Through the process of giving a MED value to the prefix, which is then advertised to the upstream router, this is accomplished by both routers that are part of the single AS infrastructure. Additionally, as part of the process of selecting the best way, the upstream router will select the necessary path based on the path that has the lowest MED for the prefix that has been provided.
Example
Let’s see a MED in action.
Topology
Our example and topology depend on:
- Being advertised from behind R4 are two networks.
- The necessary MED attributes will be added to networks 100.1.100.0/24 and 100.2.100.0/24 through a route map that is configured on R2 and R3.

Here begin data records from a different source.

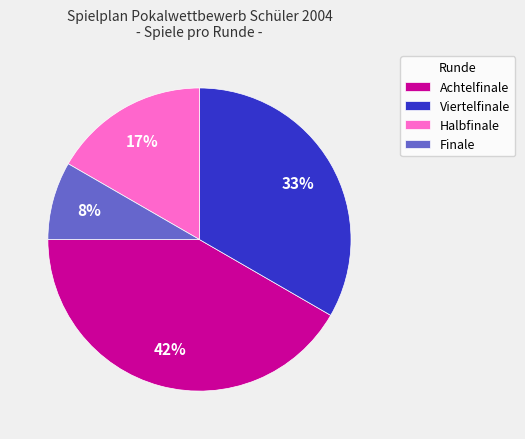

Rank the categories by value from highest to lowest.

Achtelfinale, Viertelfinale, Halbfinale, Finale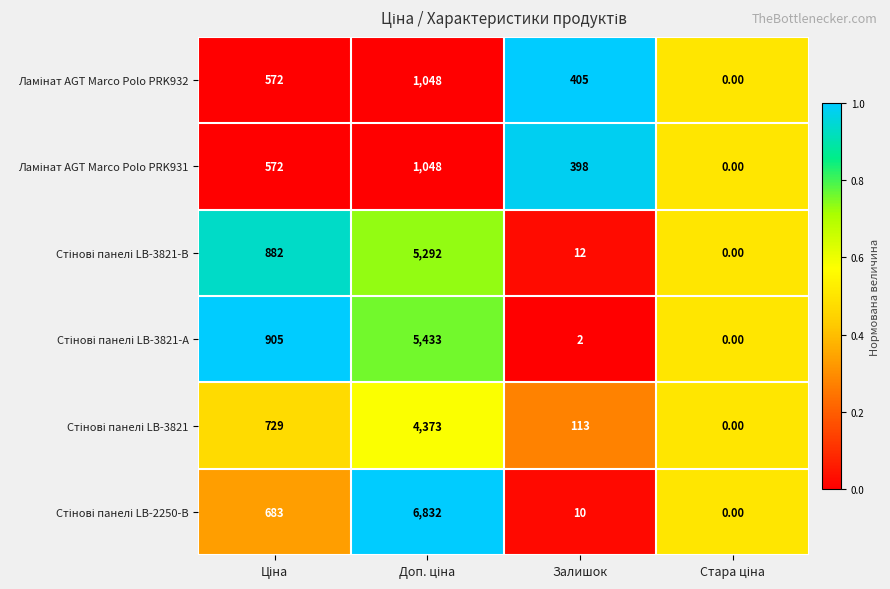

At how many categories does at least one series exceed 267?

3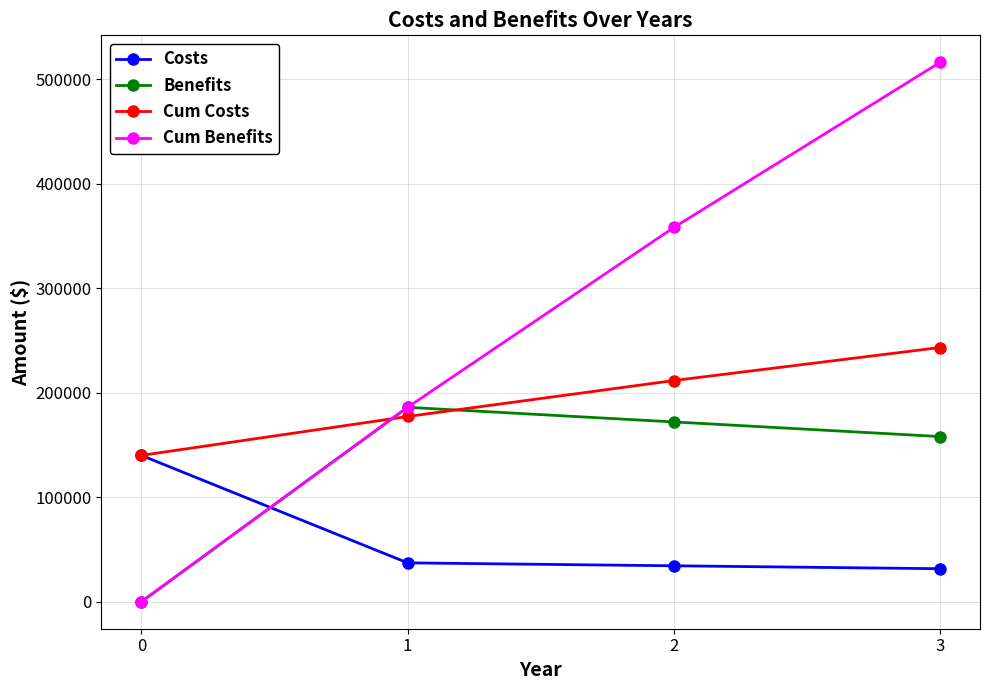

Does the chart display data point markers on the line(s)?

Yes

- By utilizing the MED characteristics, R1 will direct traffic entering AS200 to 100.1.100.0/24 via R2 and 100.2.100.0/24 via R3.
Looking at the optimal route, we can observe that 2.2.2.2 (R2) is the best choice (shown by >) for both prefixes (100.[1-2].100.0/24) initially.
R1#show ip bgp
BGP table version is 4, local router ID is 1.1.1.1
Status codes: s suppressed, d damped, h history, * valid, > best, i - internal,
r RIB-failure, S Stale, m multipath, b backup-path, f RT-Filter,
x best-external, a additional-path, c RIB-compressed,
t secondary path,
Origin codes: i - IGP, e - EGP, ? - incomplete
RPKI validation codes: V valid, I invalid, N Not found
Network Next Hop Metric LocPrf Weight Path
* 100.1.100.0/24 3.3.3.3 0 200 i
*> 2.2.2.2 0 200 i
* 100.2.100.0/24 3.3.3.3 0 200 i
*> 2.2.2.2 0 200 i
Configuration
On R2 and R3, our configuration will proceed exactly as described in the following steps:
- The network will come to be defined by an access list.
- An action will be assigned a route map, which will be assigned to the network (ACL).
- Setting the MED value for the route will be the action that corresponds to the route map.
- After then, the route map will be assigned to the R1 neighbor, taking into consideration the outbound advertisements.
Let us get started…
R2
R2(config)# access-list 1 permit 100.1.100.0 0.0.0.255
R2(config)# access-list 2 permit 100.2.100.0 0.0.0.255
R2(config)# route-map MED permit 10
R2(config-route-map)# match ip address 1
R2(config-route-map)# set metric 100
R2(config)# route-map MED permit 20
R2(config-route-map)# match ip address 2
R2(config-route-map)# set metric 200
R2(config)# router bgp 200
R2(config-router)# neighbor 1.1.1.1 route-map MED out
R2# clear bgp ip * soft
R3
R3(config)# access-list 1 permit 100.1.100.0 0.0.0.255
R3(config)# access-list 2 permit 100.2.100.0 0.0.0.255
R3(config)# route-map MED permit 10
R3(config-route-map)# match ip address 1
R3(config-route-map)# set metric 200
R3(config)# route-map MED permit 20
R3(config-route-map)# match ip address 2
R3(config-route-map)# set metric 100
R3(config)# router bgp 200
R3(config-router)# neighbor 1.1.1.1 route-map MED out
R3# clear bgp ip * soft
Verification
We may check the BGP table for the best and valid BGP paths on R1 to make sure our configuration is working. Once again, the metric is appropriately allocated to each R2 and R3 prefix.